Biden also must convince a significant number of swing state centrist independent voters that he is the real change alternative to Trump in handling foreign policy, the economy, health care, immigration and energy issues, and is centrist enough to convince them that he is as tough on terrorism and as big an advocate of a strong military as Trump.
One final thing Joe must do. Obama stoked passion, energy, and fire among a wide segment of voters, beyond Blacks. He did it by selling them on the belief that he was a new type of Democrat. A Democrat who could break from the scratch my back, wheel, and deal insular Beltway politics. This went way beyond stock campaign pledges, party platforms, and political bloviating. It struck to the heart of the personal longing of millions for change. Obama’s slogan of hope and change became more than a slogan but a deep, and abiding longing and belief for millions. It worked.
Trump made millions believe he was cut from a similar mold with his over the top, outrageous, political unorthodoxy. Biden can do the same by scrapping the standard play it safe script and playbook, and let it fly by telling where a President Biden will take America the next four years. This has nothing to do with Trump and everything to do with winning.

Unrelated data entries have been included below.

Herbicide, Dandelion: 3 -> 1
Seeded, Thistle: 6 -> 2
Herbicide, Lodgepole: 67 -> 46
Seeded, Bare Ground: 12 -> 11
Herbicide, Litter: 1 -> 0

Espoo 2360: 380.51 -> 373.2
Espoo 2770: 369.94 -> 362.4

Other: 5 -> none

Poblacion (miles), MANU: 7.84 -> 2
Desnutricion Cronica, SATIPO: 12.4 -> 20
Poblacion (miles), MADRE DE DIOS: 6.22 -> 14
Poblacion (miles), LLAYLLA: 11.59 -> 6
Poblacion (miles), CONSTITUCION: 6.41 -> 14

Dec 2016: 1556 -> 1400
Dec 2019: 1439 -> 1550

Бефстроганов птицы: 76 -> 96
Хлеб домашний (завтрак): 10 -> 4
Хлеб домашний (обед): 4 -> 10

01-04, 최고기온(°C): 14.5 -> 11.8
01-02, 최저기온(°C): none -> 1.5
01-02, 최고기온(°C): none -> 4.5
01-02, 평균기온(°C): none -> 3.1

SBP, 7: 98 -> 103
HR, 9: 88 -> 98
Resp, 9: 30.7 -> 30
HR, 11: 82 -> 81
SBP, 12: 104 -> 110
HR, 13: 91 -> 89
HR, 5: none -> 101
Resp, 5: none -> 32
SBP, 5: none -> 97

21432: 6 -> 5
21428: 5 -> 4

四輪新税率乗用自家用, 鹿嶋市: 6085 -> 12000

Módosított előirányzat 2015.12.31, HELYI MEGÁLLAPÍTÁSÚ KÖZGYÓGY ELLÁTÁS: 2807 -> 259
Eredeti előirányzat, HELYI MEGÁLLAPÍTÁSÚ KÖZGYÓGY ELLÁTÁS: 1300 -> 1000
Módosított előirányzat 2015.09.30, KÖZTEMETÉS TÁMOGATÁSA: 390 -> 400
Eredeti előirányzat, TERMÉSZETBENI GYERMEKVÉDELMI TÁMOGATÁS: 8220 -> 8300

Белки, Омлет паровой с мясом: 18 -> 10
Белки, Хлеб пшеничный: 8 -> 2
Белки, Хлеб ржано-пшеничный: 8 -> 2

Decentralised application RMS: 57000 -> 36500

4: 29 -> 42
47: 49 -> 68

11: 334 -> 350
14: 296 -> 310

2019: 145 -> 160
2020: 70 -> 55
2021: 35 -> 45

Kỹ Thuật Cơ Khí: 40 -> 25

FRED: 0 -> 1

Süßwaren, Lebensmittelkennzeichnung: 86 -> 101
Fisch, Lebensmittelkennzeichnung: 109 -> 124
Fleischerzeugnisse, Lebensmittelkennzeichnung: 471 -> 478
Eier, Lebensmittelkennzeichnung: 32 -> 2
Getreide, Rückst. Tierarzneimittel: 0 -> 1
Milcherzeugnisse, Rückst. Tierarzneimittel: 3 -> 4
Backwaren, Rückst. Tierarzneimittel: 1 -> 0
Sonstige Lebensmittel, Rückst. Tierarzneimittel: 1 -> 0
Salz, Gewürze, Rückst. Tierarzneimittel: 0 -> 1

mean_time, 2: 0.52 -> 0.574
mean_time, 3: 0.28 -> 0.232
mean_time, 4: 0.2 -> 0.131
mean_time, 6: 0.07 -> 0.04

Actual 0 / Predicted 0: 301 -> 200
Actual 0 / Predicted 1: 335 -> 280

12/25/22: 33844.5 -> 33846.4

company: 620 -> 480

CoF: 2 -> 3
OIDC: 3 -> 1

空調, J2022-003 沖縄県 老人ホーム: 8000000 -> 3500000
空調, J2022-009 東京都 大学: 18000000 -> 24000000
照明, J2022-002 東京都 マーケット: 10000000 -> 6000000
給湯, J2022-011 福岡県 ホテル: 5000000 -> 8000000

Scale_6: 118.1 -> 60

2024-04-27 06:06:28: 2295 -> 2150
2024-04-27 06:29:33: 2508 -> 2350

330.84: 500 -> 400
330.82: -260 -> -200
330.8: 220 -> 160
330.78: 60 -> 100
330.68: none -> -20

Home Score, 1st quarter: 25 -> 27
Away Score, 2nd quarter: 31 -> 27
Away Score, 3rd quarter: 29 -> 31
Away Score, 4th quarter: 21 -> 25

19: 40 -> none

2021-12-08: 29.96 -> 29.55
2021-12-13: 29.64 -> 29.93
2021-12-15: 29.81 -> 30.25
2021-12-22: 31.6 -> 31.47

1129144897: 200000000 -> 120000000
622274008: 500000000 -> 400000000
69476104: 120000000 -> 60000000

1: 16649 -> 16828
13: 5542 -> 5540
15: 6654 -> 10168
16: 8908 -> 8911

Earl Ofari Hutchinson is an author and political analyst. He is the author of Biden vs. Trump: Who Will Win? (Amazon) He is a weekly co-host of the Al Sharpton Show on Radio One. He is the host of the weekly Hutchinson Report on KPFK 90.7 FM Los Angeles and the Pacifica Network.
I agree with the author that Joe Biden needs to rev up the positive message of what he is for in order to win over progressives, young people, and all of those who are sitting on the fence and wondering which way to go! He has to spell out what he will do to affect issue areas like:
climate change, criminal justice, health care, education, housing, defense, foreign policy, et al.
That’s vision for the country. I eagerly await what will be said tonight.
I wish i didn’t agree with you but i do. I think there are many white people in particular who aren’t terrible racists, but who would balk at this idea. They don’t really understand enough about how history unfortunately lives on. I think more are open to specific measures to fight police brutality (finally), and to helping schools and getting every one better health care. Whites who are struggling themselves because of the corporate influence don’t necessarily get the big picture and are more apt to complain than support.